- Ravendale Location in California Ravendale Ravendale (the United States)
- Coordinates: 40°47′55″N 120°21′55″W﻿ / ﻿40.79861°N 120.36528°W
- Country: United States
- State: California
- County: Lassen
- Elevation: 5,305 ft (1,617 m)

= Ravendale, California =

Unincorporated community in California, United States

Ravendale is an unincorporated community in Lassen County, California, United States. It is located 7 mi southeast of Termo, at an elevation of 5,305 feet (1,617 m). The town was a station on the Nevada-California-Oregon Railway line, but unlike many such towns, survived past the abandonment of the line in the late 1990s.
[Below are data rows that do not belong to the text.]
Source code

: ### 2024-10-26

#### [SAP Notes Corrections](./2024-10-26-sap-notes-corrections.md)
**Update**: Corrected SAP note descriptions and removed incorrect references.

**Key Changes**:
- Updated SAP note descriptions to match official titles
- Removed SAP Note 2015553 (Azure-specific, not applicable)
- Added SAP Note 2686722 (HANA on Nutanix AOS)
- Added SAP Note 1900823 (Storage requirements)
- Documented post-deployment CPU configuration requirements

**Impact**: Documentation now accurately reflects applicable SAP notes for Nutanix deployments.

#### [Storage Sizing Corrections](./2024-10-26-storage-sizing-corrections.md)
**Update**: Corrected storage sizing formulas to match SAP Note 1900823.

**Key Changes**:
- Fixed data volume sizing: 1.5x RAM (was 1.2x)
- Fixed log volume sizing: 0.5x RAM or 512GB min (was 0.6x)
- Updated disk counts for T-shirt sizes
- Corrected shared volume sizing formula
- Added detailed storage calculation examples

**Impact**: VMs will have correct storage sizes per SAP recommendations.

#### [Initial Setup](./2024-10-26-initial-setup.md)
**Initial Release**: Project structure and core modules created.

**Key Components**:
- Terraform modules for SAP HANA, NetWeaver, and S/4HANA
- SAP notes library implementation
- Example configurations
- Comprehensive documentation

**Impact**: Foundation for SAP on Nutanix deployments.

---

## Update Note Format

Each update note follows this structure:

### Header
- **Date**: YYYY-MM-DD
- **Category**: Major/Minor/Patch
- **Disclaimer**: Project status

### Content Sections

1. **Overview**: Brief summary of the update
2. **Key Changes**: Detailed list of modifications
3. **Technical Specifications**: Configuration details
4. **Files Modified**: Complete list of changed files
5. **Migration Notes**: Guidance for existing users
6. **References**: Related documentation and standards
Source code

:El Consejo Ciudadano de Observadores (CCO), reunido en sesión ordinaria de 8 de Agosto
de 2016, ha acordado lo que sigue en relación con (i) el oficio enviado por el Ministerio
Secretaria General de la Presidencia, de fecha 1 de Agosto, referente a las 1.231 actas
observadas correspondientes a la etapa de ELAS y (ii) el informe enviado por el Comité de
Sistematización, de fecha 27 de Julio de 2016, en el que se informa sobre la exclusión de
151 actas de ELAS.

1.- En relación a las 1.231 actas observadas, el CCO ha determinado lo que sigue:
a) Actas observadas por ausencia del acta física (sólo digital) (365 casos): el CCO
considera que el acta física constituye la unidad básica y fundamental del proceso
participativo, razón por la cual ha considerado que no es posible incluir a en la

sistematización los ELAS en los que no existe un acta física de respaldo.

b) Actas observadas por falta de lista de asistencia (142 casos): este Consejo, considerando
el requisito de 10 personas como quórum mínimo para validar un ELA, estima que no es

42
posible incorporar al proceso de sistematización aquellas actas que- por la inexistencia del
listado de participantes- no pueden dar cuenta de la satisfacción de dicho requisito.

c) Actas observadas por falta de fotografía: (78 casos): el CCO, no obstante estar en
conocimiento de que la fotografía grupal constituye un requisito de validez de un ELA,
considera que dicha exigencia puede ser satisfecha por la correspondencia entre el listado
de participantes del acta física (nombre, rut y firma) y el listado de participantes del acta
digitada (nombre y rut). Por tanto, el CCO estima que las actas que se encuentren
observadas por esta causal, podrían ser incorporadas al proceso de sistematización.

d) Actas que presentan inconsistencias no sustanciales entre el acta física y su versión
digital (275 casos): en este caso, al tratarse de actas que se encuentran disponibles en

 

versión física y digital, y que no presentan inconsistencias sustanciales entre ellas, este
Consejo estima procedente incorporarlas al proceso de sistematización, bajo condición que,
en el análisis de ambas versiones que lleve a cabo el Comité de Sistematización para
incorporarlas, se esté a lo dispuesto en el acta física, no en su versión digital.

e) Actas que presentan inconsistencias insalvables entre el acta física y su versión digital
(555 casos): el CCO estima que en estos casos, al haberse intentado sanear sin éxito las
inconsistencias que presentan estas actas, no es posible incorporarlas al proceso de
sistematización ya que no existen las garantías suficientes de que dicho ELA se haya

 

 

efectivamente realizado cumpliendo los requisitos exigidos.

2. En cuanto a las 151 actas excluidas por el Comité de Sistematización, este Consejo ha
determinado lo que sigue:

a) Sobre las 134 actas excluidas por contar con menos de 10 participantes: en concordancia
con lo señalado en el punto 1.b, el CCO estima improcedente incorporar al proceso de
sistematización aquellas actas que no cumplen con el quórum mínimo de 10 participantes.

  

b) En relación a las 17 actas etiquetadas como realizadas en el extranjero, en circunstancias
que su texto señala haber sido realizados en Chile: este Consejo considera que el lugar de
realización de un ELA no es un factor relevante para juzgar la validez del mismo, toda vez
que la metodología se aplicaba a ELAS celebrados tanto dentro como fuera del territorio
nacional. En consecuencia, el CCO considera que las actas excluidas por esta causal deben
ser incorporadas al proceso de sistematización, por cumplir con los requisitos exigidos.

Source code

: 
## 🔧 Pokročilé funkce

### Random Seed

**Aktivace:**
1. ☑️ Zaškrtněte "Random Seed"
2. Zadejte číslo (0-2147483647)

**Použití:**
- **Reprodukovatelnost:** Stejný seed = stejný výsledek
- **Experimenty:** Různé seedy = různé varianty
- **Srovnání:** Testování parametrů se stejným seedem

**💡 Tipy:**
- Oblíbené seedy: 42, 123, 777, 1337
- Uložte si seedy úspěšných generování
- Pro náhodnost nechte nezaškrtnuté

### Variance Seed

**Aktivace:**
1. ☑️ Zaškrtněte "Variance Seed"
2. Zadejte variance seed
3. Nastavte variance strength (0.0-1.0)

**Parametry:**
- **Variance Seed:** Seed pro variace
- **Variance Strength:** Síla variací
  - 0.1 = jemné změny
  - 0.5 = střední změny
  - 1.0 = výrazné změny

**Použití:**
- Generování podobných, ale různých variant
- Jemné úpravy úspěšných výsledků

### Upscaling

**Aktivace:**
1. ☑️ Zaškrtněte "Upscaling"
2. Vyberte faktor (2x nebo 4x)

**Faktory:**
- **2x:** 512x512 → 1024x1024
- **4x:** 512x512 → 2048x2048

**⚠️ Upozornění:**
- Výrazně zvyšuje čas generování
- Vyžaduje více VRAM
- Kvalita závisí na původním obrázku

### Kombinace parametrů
The Ravendale US post office opened in 1910, closed in 1920, and re-opened in 1921. The ZIP Code is 96123.

The county maintains an unattended airstrip at the town with the FAA identifier O39.

Susanville District, Ravendale Resource Area, Bureau of Land Management operates a fire station here. The fire station transmitter call sign is KMC407. There is also a Ravendale Volunteer Fire Department.

In 1939, Ravendale Elementary School's attendance dropped to zero students. The trustees questioned whether they were obligated to pay a teacher's salary and this matter was referred to California Attorney General, Earl Warren, who ruled in favor of the teacher.